Distributed Workloads

Built-in support

Graphsignal has a built-in support for distributed training and inference, e.g. multi-node and multi-gpu training. If workloads involve multiple workers, the dashboards seamlessly aggregate, structure and visualize data from all workers.

Single-node, single-process, multi-GPU workloads

This setup is supported out-of-the box without any additional configuration.

Single-node, multi-process, multi-GPU workloads

In the case of multi-process setup, the support is framework specific. If environment variables from rank zero worker are passed to other workers, the profiler will automatically group workers into a run. Otherwise, run_id argument of graphsignal.configure method or GRAPHSIGNAL_RUN_ID environment variable should be used to pass the same run ID to all workers.

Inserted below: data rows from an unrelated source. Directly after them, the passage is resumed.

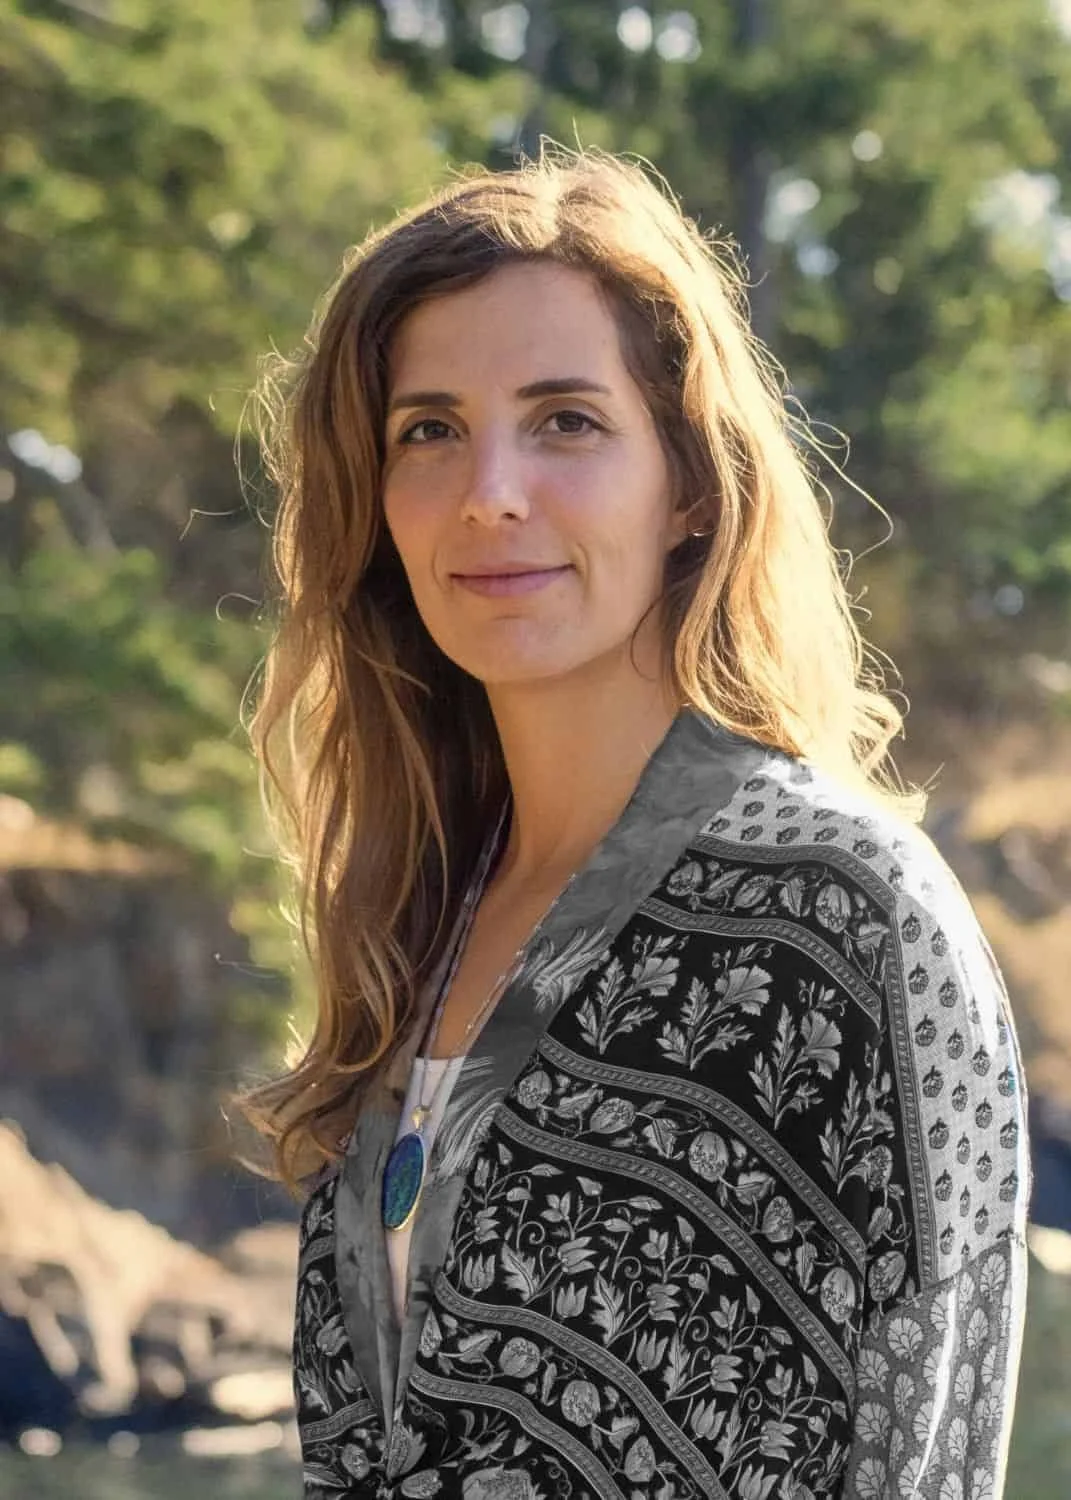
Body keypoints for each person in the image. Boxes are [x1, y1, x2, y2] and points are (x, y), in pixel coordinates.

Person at [238, 149, 1030, 1500]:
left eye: (564, 421)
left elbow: (927, 1444)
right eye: (427, 428)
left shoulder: (843, 914)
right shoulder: (419, 914)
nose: (491, 489)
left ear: (689, 489)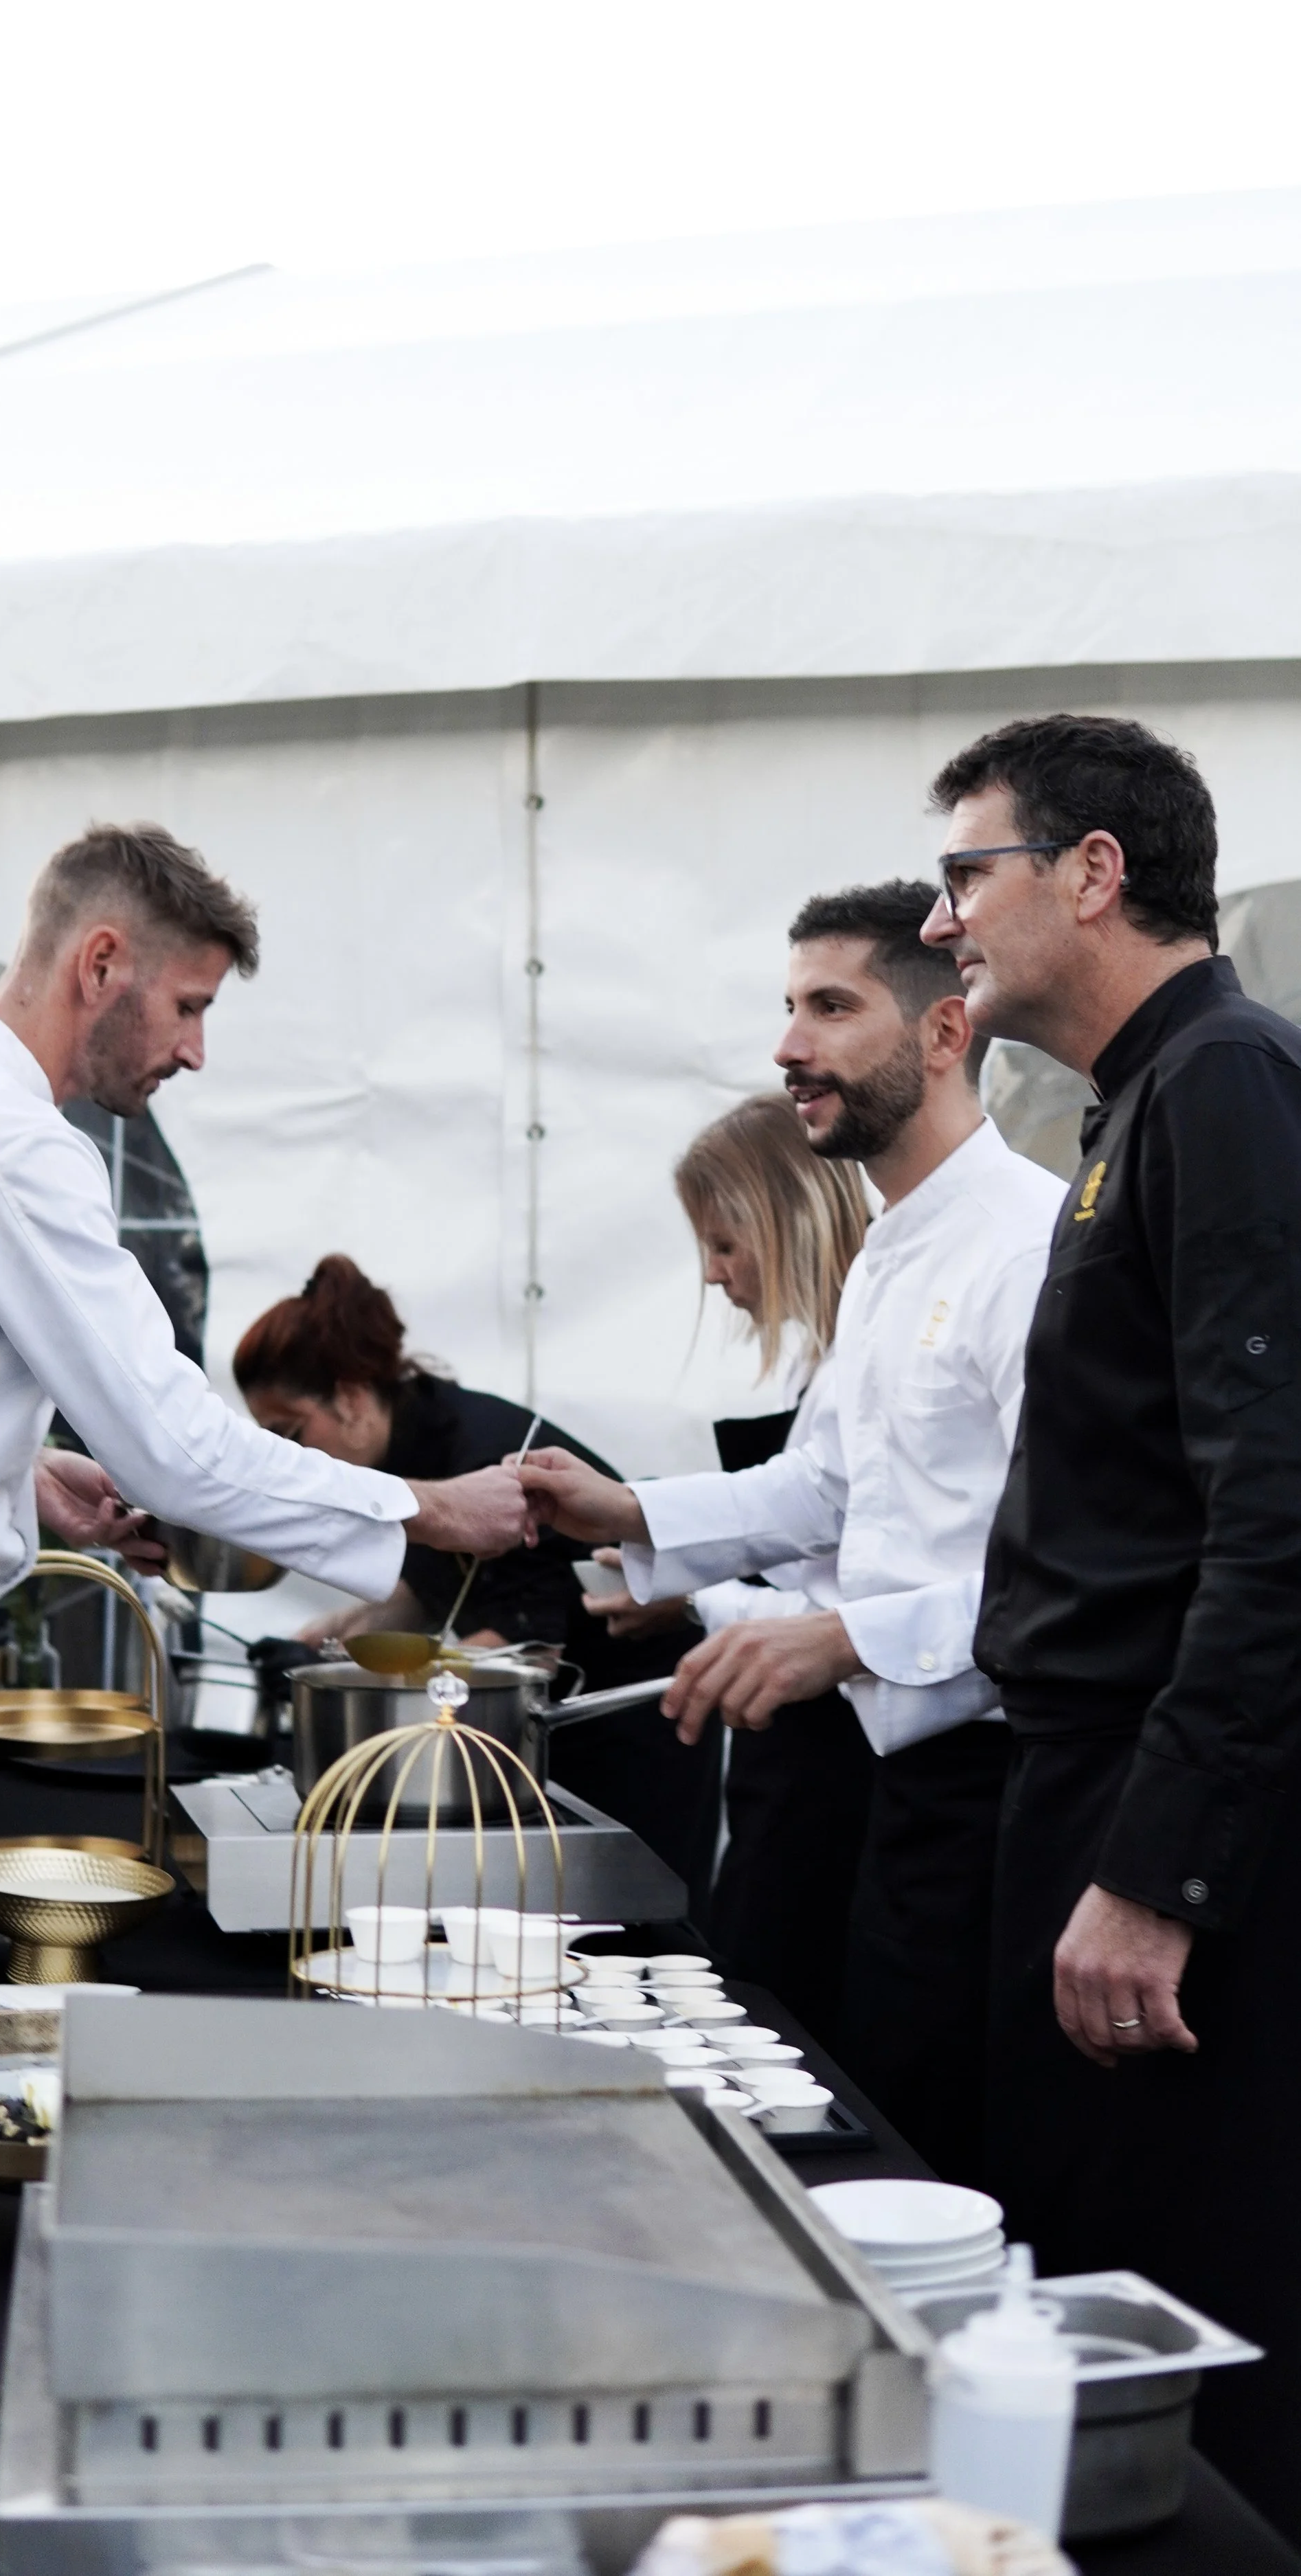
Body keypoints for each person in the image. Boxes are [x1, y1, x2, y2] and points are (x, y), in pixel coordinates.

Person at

The ID should be unique for each run.

Depending on the framework and, more specifically, the way it allows to pass/share arguments to all workers, the run ID can be generated before every run and provided to all worker scripts.

Here is an example of defining GRAPHSIGNAL_RUN_ID environment variable for a script that launches multiple processes on a single host, for example using torch.distributed.launch. Every time this command is run, a new ID will be generated.

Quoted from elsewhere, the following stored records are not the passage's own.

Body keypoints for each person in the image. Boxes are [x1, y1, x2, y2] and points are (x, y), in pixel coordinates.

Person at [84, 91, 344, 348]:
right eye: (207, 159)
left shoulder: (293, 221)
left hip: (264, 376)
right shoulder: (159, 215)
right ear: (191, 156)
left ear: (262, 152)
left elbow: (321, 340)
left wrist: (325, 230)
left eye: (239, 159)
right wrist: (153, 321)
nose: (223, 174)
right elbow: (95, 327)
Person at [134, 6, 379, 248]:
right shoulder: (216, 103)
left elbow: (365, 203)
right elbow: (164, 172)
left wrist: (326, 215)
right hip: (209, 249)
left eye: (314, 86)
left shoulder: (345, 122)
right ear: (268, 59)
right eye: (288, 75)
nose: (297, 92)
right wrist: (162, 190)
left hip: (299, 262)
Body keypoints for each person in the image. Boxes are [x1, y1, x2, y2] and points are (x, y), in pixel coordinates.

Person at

GRAPHSIGNAL_RUN_ID=$(cat /proc/sys/kernel/random/uuid) ./my_distributed_train.sh

If the launcher script is written in python, this can also be done with the help of graphsignal package:

import graphsignal
os.environ['GRAPHSIGNAL_RUN_ID'] = graphsignal.generate_uuid()

Check framework-specific integration documentation for recommended setup.

Multi-node, multi-process, multi-GPU workloads

Multi-node setup is similar to single-node, multi-process setup, although a different mechanism of passing run ID may be necessary. See framework-specific integration documentation for recommended setup.